▶ _REQUIRED WORK_
From the first line through the one containing "- liver: bounding", restate the listing word for word, and give no other lines.

▶ _RECORDED INFORMATION_
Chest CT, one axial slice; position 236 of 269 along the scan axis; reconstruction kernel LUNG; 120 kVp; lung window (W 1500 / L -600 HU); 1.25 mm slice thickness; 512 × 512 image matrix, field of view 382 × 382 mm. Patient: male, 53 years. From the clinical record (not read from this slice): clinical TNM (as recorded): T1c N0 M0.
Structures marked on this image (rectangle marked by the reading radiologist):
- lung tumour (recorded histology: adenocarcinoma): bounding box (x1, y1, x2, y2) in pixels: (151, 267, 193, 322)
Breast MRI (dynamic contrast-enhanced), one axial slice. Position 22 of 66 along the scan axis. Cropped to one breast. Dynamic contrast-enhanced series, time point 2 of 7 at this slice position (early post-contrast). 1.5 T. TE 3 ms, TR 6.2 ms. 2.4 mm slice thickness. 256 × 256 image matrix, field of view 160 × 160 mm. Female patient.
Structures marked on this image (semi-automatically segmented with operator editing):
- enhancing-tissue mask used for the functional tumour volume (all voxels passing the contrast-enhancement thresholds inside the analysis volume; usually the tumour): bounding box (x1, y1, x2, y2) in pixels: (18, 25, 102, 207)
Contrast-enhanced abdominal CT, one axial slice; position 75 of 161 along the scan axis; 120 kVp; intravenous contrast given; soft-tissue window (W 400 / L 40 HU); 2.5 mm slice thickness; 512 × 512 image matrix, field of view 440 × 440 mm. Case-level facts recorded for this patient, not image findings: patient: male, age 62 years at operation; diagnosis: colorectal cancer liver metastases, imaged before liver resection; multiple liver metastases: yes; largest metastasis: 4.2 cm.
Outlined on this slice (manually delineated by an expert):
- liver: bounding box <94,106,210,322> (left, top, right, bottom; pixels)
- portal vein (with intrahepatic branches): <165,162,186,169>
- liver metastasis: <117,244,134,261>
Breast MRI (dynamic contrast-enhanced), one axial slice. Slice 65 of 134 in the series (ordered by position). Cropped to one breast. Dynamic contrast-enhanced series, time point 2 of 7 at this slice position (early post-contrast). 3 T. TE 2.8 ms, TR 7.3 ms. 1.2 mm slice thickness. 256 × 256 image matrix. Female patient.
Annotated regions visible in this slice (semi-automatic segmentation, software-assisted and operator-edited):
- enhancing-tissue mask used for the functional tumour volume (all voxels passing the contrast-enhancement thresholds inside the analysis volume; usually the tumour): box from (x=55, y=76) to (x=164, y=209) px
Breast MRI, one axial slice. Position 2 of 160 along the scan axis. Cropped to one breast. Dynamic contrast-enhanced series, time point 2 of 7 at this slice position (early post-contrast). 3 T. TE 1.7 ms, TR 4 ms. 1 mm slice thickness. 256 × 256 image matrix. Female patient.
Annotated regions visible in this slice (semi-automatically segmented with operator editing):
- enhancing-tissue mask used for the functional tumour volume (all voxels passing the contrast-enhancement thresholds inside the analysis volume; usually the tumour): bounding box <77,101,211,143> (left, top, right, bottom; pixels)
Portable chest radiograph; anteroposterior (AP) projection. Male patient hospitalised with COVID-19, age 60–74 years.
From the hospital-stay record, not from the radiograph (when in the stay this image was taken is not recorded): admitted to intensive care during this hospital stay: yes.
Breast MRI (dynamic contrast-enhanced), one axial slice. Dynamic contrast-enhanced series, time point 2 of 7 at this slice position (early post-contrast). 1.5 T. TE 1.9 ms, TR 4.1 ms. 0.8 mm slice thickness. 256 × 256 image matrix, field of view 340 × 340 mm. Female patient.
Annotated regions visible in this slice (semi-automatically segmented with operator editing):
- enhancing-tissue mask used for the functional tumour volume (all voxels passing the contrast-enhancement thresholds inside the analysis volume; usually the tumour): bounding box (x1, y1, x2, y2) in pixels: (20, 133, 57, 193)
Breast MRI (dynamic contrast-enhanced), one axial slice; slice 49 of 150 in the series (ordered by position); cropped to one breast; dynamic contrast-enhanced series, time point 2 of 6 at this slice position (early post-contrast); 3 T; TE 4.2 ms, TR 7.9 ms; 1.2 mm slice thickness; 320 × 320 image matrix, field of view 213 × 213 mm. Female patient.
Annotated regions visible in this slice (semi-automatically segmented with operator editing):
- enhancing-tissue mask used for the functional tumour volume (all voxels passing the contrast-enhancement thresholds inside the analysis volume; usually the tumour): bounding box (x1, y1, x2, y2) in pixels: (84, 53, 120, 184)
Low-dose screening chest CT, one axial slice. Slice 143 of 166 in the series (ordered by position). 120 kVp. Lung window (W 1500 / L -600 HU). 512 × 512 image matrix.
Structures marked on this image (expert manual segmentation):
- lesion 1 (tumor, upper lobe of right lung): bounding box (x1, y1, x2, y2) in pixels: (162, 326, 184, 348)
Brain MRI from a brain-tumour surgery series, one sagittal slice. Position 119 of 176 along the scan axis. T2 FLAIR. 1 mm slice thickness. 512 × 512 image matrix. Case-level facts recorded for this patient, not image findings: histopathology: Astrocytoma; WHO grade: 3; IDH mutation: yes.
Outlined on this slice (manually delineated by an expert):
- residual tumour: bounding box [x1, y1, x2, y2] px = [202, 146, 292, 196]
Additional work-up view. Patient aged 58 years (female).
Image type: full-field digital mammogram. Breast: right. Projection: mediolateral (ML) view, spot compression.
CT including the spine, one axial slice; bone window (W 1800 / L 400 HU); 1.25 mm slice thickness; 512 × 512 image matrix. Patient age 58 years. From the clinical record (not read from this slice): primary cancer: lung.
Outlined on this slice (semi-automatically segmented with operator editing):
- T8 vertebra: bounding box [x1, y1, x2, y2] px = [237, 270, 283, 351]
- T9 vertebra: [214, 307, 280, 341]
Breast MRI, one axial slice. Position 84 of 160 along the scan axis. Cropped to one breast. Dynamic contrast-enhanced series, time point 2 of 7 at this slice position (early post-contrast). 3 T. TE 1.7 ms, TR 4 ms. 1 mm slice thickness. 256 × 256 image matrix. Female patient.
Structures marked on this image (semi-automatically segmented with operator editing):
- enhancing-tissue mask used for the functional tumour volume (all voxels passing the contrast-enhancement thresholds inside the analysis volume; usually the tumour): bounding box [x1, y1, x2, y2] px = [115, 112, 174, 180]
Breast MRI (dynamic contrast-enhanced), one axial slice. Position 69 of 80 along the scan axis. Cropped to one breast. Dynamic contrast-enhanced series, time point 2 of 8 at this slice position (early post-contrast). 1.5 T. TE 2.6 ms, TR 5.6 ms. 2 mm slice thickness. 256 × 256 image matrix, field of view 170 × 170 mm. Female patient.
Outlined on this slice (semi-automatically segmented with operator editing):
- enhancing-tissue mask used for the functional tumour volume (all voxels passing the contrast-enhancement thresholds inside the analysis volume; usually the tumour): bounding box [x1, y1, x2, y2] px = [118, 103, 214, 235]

▶ _RESPONSE TO THE EXERCISE_
Chest CT, one axial slice; position 236 of 269 along the scan axis; reconstruction kernel LUNG; 120 kVp; lung window (W 1500 / L -600 HU); 1.25 mm slice thickness; 512 × 512 image matrix, field of view 382 × 382 mm. Patient: male, 53 years. From the clinical record (not read from this slice): clinical TNM (as recorded): T1c N0 M0.
Structures marked on this image (rectangle marked by the reading radiologist):
- lung tumour (recorded histology: adenocarcinoma): bounding box (x1, y1, x2, y2) in pixels: (151, 267, 193, 322)
Breast MRI (dynamic contrast-enhanced), one axial slice. Position 22 of 66 along the scan axis. Cropped to one breast. Dynamic contrast-enhanced series, time point 2 of 7 at this slice position (early post-contrast). 1.5 T. TE 3 ms, TR 6.2 ms. 2.4 mm slice thickness. 256 × 256 image matrix, field of view 160 × 160 mm. Female patient.
Structures marked on this image (semi-automatically segmented with operator editing):
- enhancing-tissue mask used for the functional tumour volume (all voxels passing the contrast-enhancement thresholds inside the analysis volume; usually the tumour): bounding box (x1, y1, x2, y2) in pixels: (18, 25, 102, 207)
Contrast-enhanced abdominal CT, one axial slice; position 75 of 161 along the scan axis; 120 kVp; intravenous contrast given; soft-tissue window (W 400 / L 40 HU); 2.5 mm slice thickness; 512 × 512 image matrix, field of view 440 × 440 mm. Case-level facts recorded for this patient, not image findings: patient: male, age 62 years at operation; diagnosis: colorectal cancer liver metastases, imaged before liver resection; multiple liver metastases: yes; largest metastasis: 4.2 cm.
Outlined on this slice (manually delineated by an expert):
- liver: bounding box <94,106,210,322> (left, top, right, bottom; pixels)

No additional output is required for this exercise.